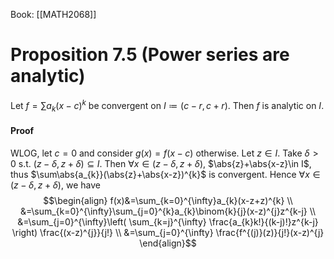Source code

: Book: [[MATH2068]]
# Proposition 7.5 (Power series are analytic)
Let $f=\sum a_{k}(x-c)^{k}$ be convergent on $I\coloneqq(c-r,c+r)$.
Then $f$ is analytic on $I$.
#### Proof
WLOG, let $c=0$ and consider $g(x)=f(x-c)$ otherwise.
Let $z\in I$. Take $\delta>0$ s.t. $(z-\delta,z+\delta)\subseteq I$.
Then $\forall x\in(z-\delta,z+\delta)$, $\abs{z}+\abs{x-z}\in I$, thus $\sum\abs{a_{k}}(\abs{z}+\abs{x-z})^{k}$ is convergent.
Hence $\forall x\in (z-\delta,z+\delta)$, we have
$$\begin{align}
f(x)&=\sum_{k=0}^{\infty}a_{k}(x-z+z)^{k} \\
&=\sum_{k=0}^{\infty}\sum_{j=0}^{k}a_{k}\binom{k}{j}(x-z)^{j}z^{k-j} \\
&=\sum_{j=0}^{\infty}\left( \sum_{k=j}^{\infty} \frac{a_{k}k!}{(k-j)!}z^{k-j} \right) \frac{(x-z)^{j}}{j!} \\
&=\sum_{j=0}^{\infty} \frac{f^{(j)}(z)}{j!}(x-z)^{j}
\end{align}$$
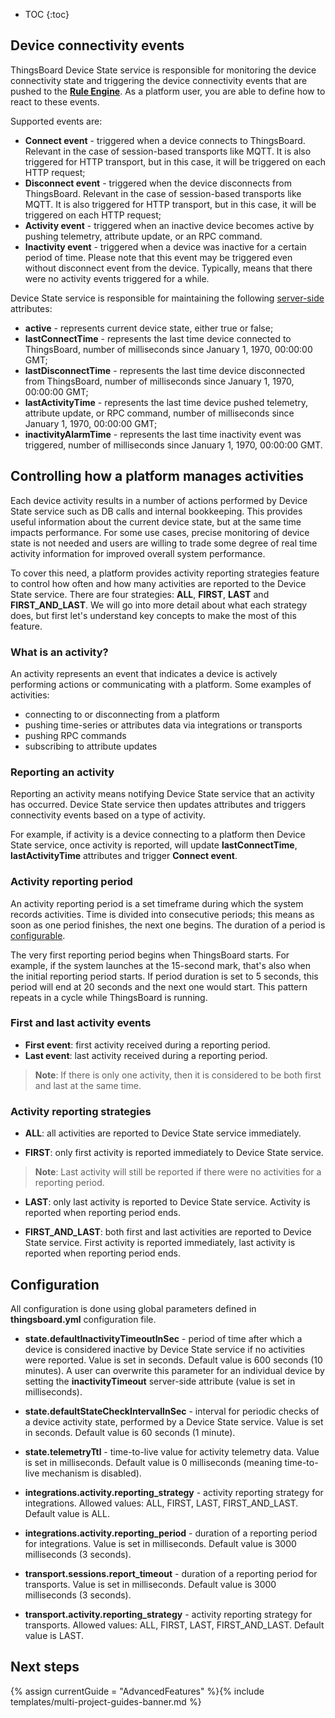 * TOC
{:toc}

## Device connectivity events

ThingsBoard Device State service is responsible for monitoring the device connectivity state and triggering the device connectivity events 
that are pushed to the [**Rule Engine**](/docs/{{docsPrefix}}user-guide/rule-engine-2-0/re-getting-started/). As a platform user, you are able to define how to react to these events. 

Supported events are:

 - **Connect event** - triggered when a device connects to ThingsBoard. Relevant in the case of session-based transports like MQTT.
 It is also triggered for HTTP transport, but in this case, it will be triggered on each HTTP request;
 - **Disconnect event** - triggered when the device disconnects from ThingsBoard. Relevant in the case of session-based transports like MQTT. 
 It is also triggered for HTTP transport, but in this case, it will be triggered on each HTTP request;
 - **Activity event** - triggered when an inactive device becomes active by pushing telemetry, attribute update, or an RPC command.
 - **Inactivity event** - triggered when a device was inactive for a certain period of time. 
 Please note that this event may be triggered even without disconnect event from the device. Typically, means that there were no activity events triggered for a while.

Device State service is responsible for maintaining the following [server-side](/docs/{{docsPrefix}}user-guide/attributes/#attribute-types) attributes:

 - **active** - represents current device state, either true or false;
 - **lastConnectTime** - represents the last time device connected to ThingsBoard, number of milliseconds since January 1, 1970, 00:00:00 GMT;
 - **lastDisconnectTime** - represents the last time device disconnected from ThingsBoard, number of milliseconds since January 1, 1970, 00:00:00 GMT;
 - **lastActivityTime** - represents the last time device pushed telemetry, attribute update, or RPC command, number of milliseconds since January 1, 1970, 00:00:00 GMT;
 - **inactivityAlarmTime** - represents the last time inactivity event was triggered, number of milliseconds since January 1, 1970, 00:00:00 GMT.

## Controlling how a platform manages activities

Each device activity results in a number of actions performed by Device State service such as DB calls and internal bookkeeping.
This provides useful information about the current device state, but at the same time impacts performance.
For some use cases, precise monitoring of device state is not needed and users are willing to trade some degree of real time activity information for improved overall system performance.

To cover this need, a platform provides activity reporting strategies feature to control how often and how many activities are reported to the Device State service.
There are four strategies: **ALL**, **FIRST**, **LAST** and **FIRST_AND_LAST**. 
We will go into more detail about what each strategy does, but first let's understand key concepts to make the most of this feature.

### What is an activity?

An activity represents an event that indicates a device is actively performing actions or communicating with a platform.
Some examples of activities: 
- connecting to or disconnecting from a platform
- pushing time-series or attributes data via integrations or transports
- pushing RPC commands
- subscribing to attribute updates

### Reporting an activity

Reporting an activity means notifying Device State service that an activity has occurred. 
Device State service then updates attributes and triggers connectivity events based on a type of activity.

For example, if activity is a device connecting to a platform then Device State service, once activity is reported, 
will update **lastConnectTime**, **lastActivityTime** attributes and trigger **Connect event**.

### Activity reporting period

An activity reporting period is a set timeframe during which the system records activities.
Time is divided into consecutive periods; this means as soon as one period finishes, the next one begins.
The duration of a period is [configurable](#configuration).

The very first reporting period begins when ThingsBoard starts.
For example, if the system launches at the 15-second mark, that's also when the initial reporting period starts.
If period duration is set to 5 seconds, this period will end at 20 seconds and the next one would start.
This pattern repeats in a cycle while ThingsBoard is running.

<!-- PICTURE: activity reporting periods -->

### First and last activity events

- **First event**: first activity received during a reporting period.
- **Last event**: last activity received during a reporting period.

<!-- PICTURE: first and last events -->

> **Note**: If there is only one activity, then it is considered to be both first and last at the same time.

<!-- PICTURE: first and last events showing a case with only one event -->

### Activity reporting strategies

- **ALL**: all activities are reported to Device State service immediately.

<!-- PICTURE: all strategy -->

- **FIRST**: only first activity is reported immediately to Device State service.

<!-- PICTURE: first strategy -->

> **Note**: Last activity will still be reported if there were no activities for a reporting period.

<!-- PICTURE: first strategy reporting last event -->

- **LAST**: only last activity is reported to Device State service. Activity is reported when reporting period ends.

<!-- PICTURE: last strategy -->

- **FIRST_AND_LAST**: both first and last activities are reported to Device State service.
  First activity is reported immediately, last activity is reported when reporting period ends.

<!-- PICTURE: first and last strategy -->

## Configuration

All configuration is done using global parameters defined in **thingsboard.yml** configuration file.

- **state.defaultInactivityTimeoutInSec** - period of time after which a device is considered inactive by Device State service if no activities were reported. Value is set in seconds.
Default value is 600 seconds (10 minutes). A user can overwrite this parameter for an individual device by setting the **inactivityTimeout** server-side attribute (value is set in milliseconds).
- **state.defaultStateCheckIntervalInSec** - interval for periodic checks of a device activity state, performed by a Device State service. Value is set in seconds. Default value is 60 seconds (1 minute).
- **state.telemetryTtl** - time-to-live value for activity telemetry data. Value is set in milliseconds. Default value is 0 milliseconds (meaning time-to-live mechanism is disabled).

- **integrations.activity.reporting_strategy** - activity reporting strategy for integrations. Allowed values: ALL, FIRST, LAST, FIRST_AND_LAST. Default value is ALL.
- **integrations.activity.reporting_period** - duration of a reporting period for integrations. Value is set in milliseconds. Default value is 3000 milliseconds (3 seconds).
- **transport.sessions.report_timeout** - duration of a reporting period for transports. Value is set in milliseconds. Default value is 3000 milliseconds (3 seconds).
- **transport.activity.reporting_strategy** - activity reporting strategy for transports. Allowed values: ALL, FIRST, LAST, FIRST_AND_LAST. Default value is LAST.

## Next steps

{% assign currentGuide = "AdvancedFeatures" %}{% include templates/multi-project-guides-banner.md %}

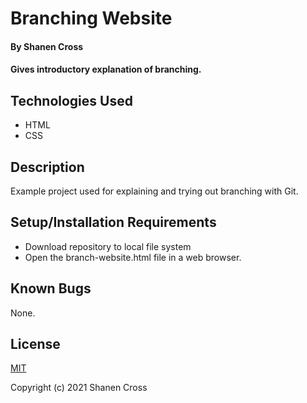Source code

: # Branching Website

#### By Shanen Cross

#### Gives introductory explanation of branching.

## Technologies Used

* HTML
* CSS

## Description

Example project used for explaining and trying out branching with Git.

## Setup/Installation Requirements

* Download repository to local file system
* Open the branch-website.html file in a web browser.

## Known Bugs

None.

## License

[MIT](https://choosealicense.com/licenses/mit/)

Copyright (c) 2021 Shanen Cross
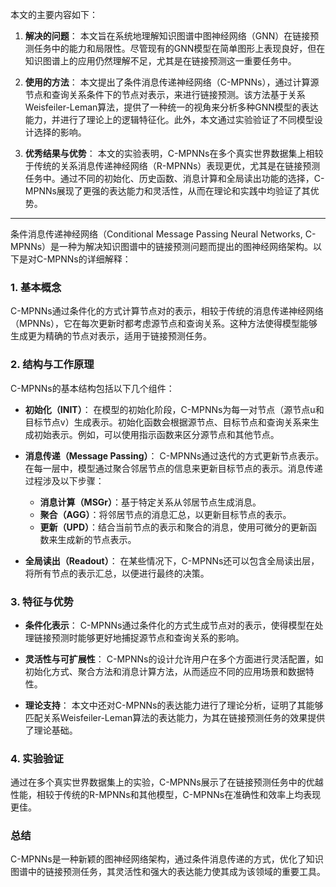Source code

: 本文的主要内容如下：

1. **解决的问题**：
   本文旨在系统地理解知识图谱中图神经网络（GNN）在链接预测任务中的能力和局限性。尽管现有的GNN模型在简单图形上表现良好，但在知识图谱上的应用仍然理解不足，尤其是在链接预测这一重要任务中。

2. **使用的方法**：
   本文提出了条件消息传递神经网络（C-MPNNs），通过计算源节点和查询关系条件下的节点对表示，来进行链接预测。该方法基于关系Weisfeiler-Leman算法，提供了一种统一的视角来分析多种GNN模型的表达能力，并进行了理论上的逻辑特征化。此外，本文通过实验验证了不同模型设计选择的影响。

3. **优秀结果与优势**：
   本文的实验表明，C-MPNNs在多个真实世界数据集上相较于传统的关系消息传递神经网络（R-MPNNs）表现更优，尤其是在链接预测任务中。通过不同的初始化、历史函数、消息计算和全局读出功能的选择，C-MPNNs展现了更强的表达能力和灵活性，从而在理论和实践中均验证了其优势。

---

条件消息传递神经网络（Conditional Message Passing Neural Networks, C-MPNNs）是一种为解决知识图谱中的链接预测问题而提出的图神经网络架构。以下是对C-MPNNs的详细解释：

### 1. 基本概念
C-MPNNs通过条件化的方式计算节点对的表示，相较于传统的消息传递神经网络（MPNNs），它在每次更新时都考虑源节点和查询关系。这种方法使得模型能够生成更为精确的节点对表示，适用于链接预测任务。

### 2. 结构与工作原理
C-MPNNs的基本结构包括以下几个组件：

- **初始化（INIT）**：
  在模型的初始化阶段，C-MPNNs为每一对节点（源节点u和目标节点v）生成表示。初始化函数会根据源节点、目标节点和查询关系来生成初始表示。例如，可以使用指示函数来区分源节点和其他节点。

- **消息传递（Message Passing）**：
  C-MPNNs通过迭代的方式更新节点表示。在每一层中，模型通过聚合邻居节点的信息来更新目标节点的表示。消息传递过程涉及以下步骤：
  - **消息计算（MSGr）**：基于特定关系从邻居节点生成消息。
  - **聚合（AGG）**：将邻居节点的消息汇总，以更新目标节点的表示。
  - **更新（UPD）**：结合当前节点的表示和聚合的消息，使用可微分的更新函数来生成新的节点表示。

- **全局读出（Readout）**：
  在某些情况下，C-MPNNs还可以包含全局读出层，将所有节点的表示汇总，以便进行最终的决策。

### 3. 特征与优势
- **条件化表示**：
  C-MPNNs通过条件化的方式生成节点对的表示，使得模型在处理链接预测时能够更好地捕捉源节点和查询关系的影响。

- **灵活性与可扩展性**：
  C-MPNNs的设计允许用户在多个方面进行灵活配置，如初始化方式、聚合方法和消息计算方法，从而适应不同的应用场景和数据特性。

- **理论支持**：
  本文中还对C-MPNNs的表达能力进行了理论分析，证明了其能够匹配关系Weisfeiler-Leman算法的表达能力，为其在链接预测任务的效果提供了理论基础。

### 4. 实验验证
通过在多个真实世界数据集上的实验，C-MPNNs展示了在链接预测任务中的优越性能，相较于传统的R-MPNNs和其他模型，C-MPNNs在准确性和效率上均表现更佳。

### 总结
C-MPNNs是一种新颖的图神经网络架构，通过条件消息传递的方式，优化了知识图谱中的链接预测任务，其灵活性和强大的表达能力使其成为该领域的重要工具。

■ Problem ■
Would you please return all lines from the listing above that contain "while"?

■ Task output ■
 Please note that this event may be triggered even without disconnect event from the device. Typically, means that there were no activity events triggered for a while.
This pattern repeats in a cycle while ThingsBoard is running.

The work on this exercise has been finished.